Written by Girl Birthday Gift
This is my body. This is my body unedited, unfiltered and what it looks like after having two kids.
First off, can I just tell you how horrifying it is to post unedited photos of yourself on the internet in your almost-skivvies? But, it is necessary since I want to share my fitness journey and I figure sharing it here on the blog will keep me accountable and help me to stay on track.
I have a lot of feelings about the topic of what it means to be a "fit mom." You see, for the longest time I felt like I was breaking the rules of feminism by writing down what I was eating, counting calories and working out in the pursuit of being thin. I wrote a post about body image as a mother and have mentioned that mindset numerous times. And I guess after preaching about loving yourself no matter how you look, I suppose I cornered myself into feeling guilty about wanting to get so ripped I get a four-pack.
However, after a lot of internal conflicting dialogue, I have come to the conclusion that it's OKAY if I am a fit mom who eats healthy! In fact, I am throwing my hands in the air and thinking Why didn't I do this sooner and more consistently?!
I asked for fitness motivation tips on Instagram (@alongabbeyroad) a couple of days ago, and Lucy pointed out to me that her kids are her motivation for staying fit. It hit me like a ton of bricks! Of course I should be leading a healthy and active lifestyle as an example to them. I have always admired those families who do team marathons but always thought to myself Oh, that will never be me. But that is ridiculous! It CAN be me with Matt, Luke and Wes. (Now, whether or not that actually happens is a different story, but I like the idea of being open to it and realizing it is a legitimate possibility.) Also, I don't want my boys setting up crap eating habits and developing a sugar addiction like I have. (Oh yes, my friends, the sugar addiction is real. I've had splitting headaches and mood swings all week!) My family has a history of high cholesterol, high blood pressure and diabetes, so it is extremely important I take the utmost care of my body and teach Luke and Wes those same guidelines.
So, here I am in my sports bra and shorts (and pantylines ... didn't really think that one through, woops!) on the internet, and I will be for the next 12 weeks. I have decided to do Kayla Itsine's Bikini Body Guide. I am sure you have heard of it because it the latest exercise fad. I am usually not into fitness trends BUT! Have you seen the before and after photos of the women who are participating in the challenge? MIND. BLOWING. There is no wonder why all the ladies are jumping on this bandwagon. And you guys, I am going to be one of those incredible transformations! I am determined!!
I started it on Monday, so this is my first week. I cross my heart, hope I don't die (from all those circuits) it is amazing. As a mom, it works with my schedule since I can do it at home during naptime. I love its accessibility and I love how she literally tells you what to do every single day. I need that. I am horrible at coming up with my own workouts and even worse at getting out of the house to attend a class or spend an hour at the gym. This is the fitness jackpot for me. I am sore, but already feeling sturdier and more solid on day four.
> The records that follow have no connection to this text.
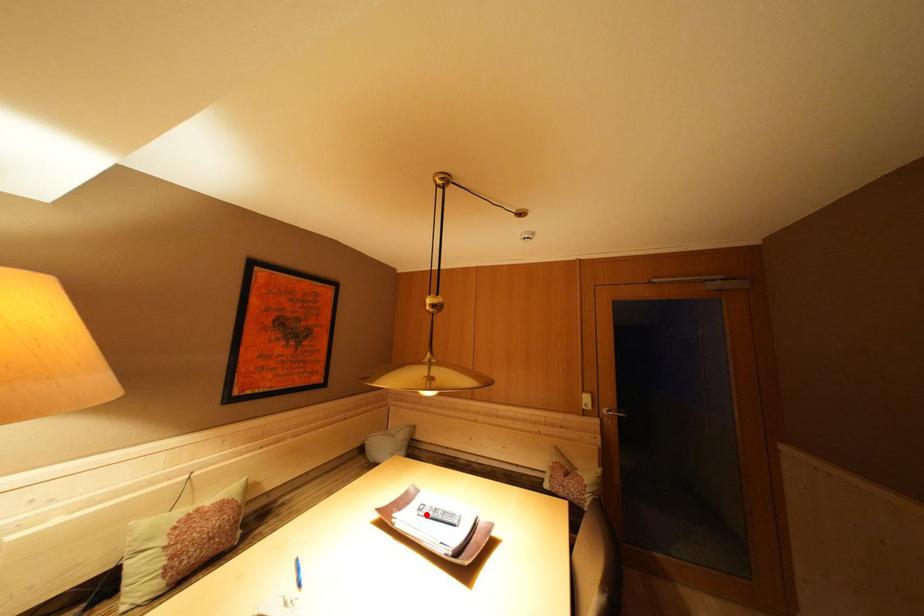
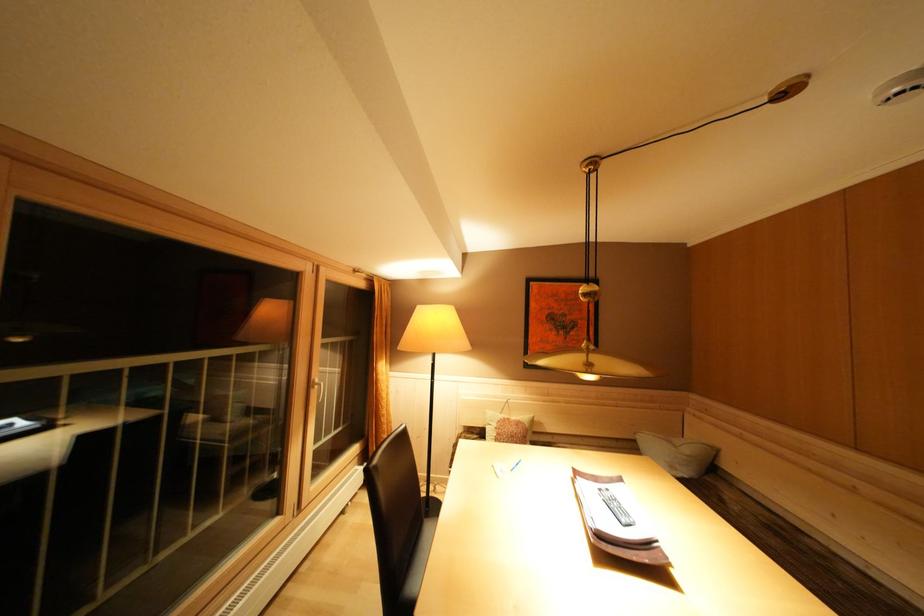
Where in the second image is the point corresponding to the highlighted location from the first image?

(608, 495)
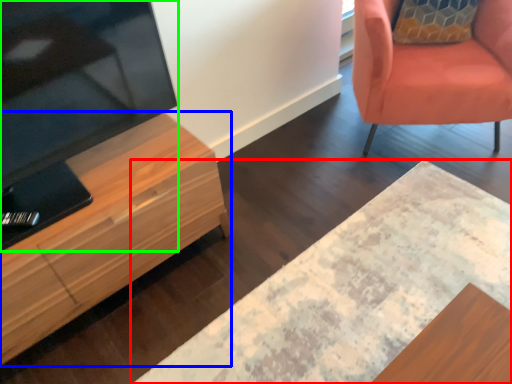
Question: Which is nearer to the desk (highlighted by a red box)? cabinetry (highlighted by a blue box) or television (highlighted by a green box).

Choices:
 (A) cabinetry
 (B) television

Answer: (A)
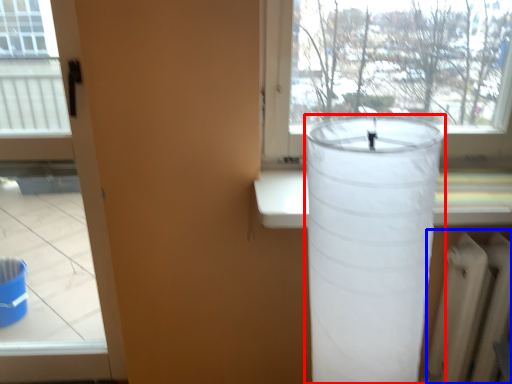
Question: Which of the following is the farthest to the observer, lamp (highlighted by a red box) or radiator (highlighted by a blue box)?

Choices:
 (A) lamp
 (B) radiator

Answer: (B)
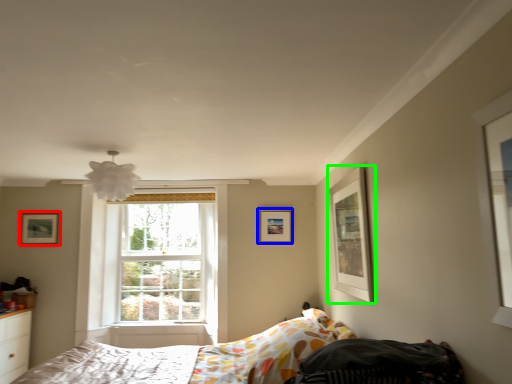
Question: Based on their relative distances, which object is nearer to picture frame (highlighted by a red box)? Choose from picture frame (highlighted by a blue box) and picture frame (highlighted by a green box).

Choices:
 (A) picture frame
 (B) picture frame

Answer: (A)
She also offers a day by day food guide, but I am just using her servings guide and making my own meal plans. I am thinking about sharing my food guides each week I post a progress photo, in case you need some inspiration! I will also be sharing some of my meals and workout photos on Instagram, so be sure to follow along here.
Overall, I am excited and feeling strong and motivated. Just because I want to be lean and fit doesn't mean I love myself any less than when I am squishier and curvy. I want to reach my highest potential for an active and healthy lifestyle. I know it will help me overcome my anxiety and depression and help me to be the best version of myself.
I can be a fit mom. I will be a fit mom.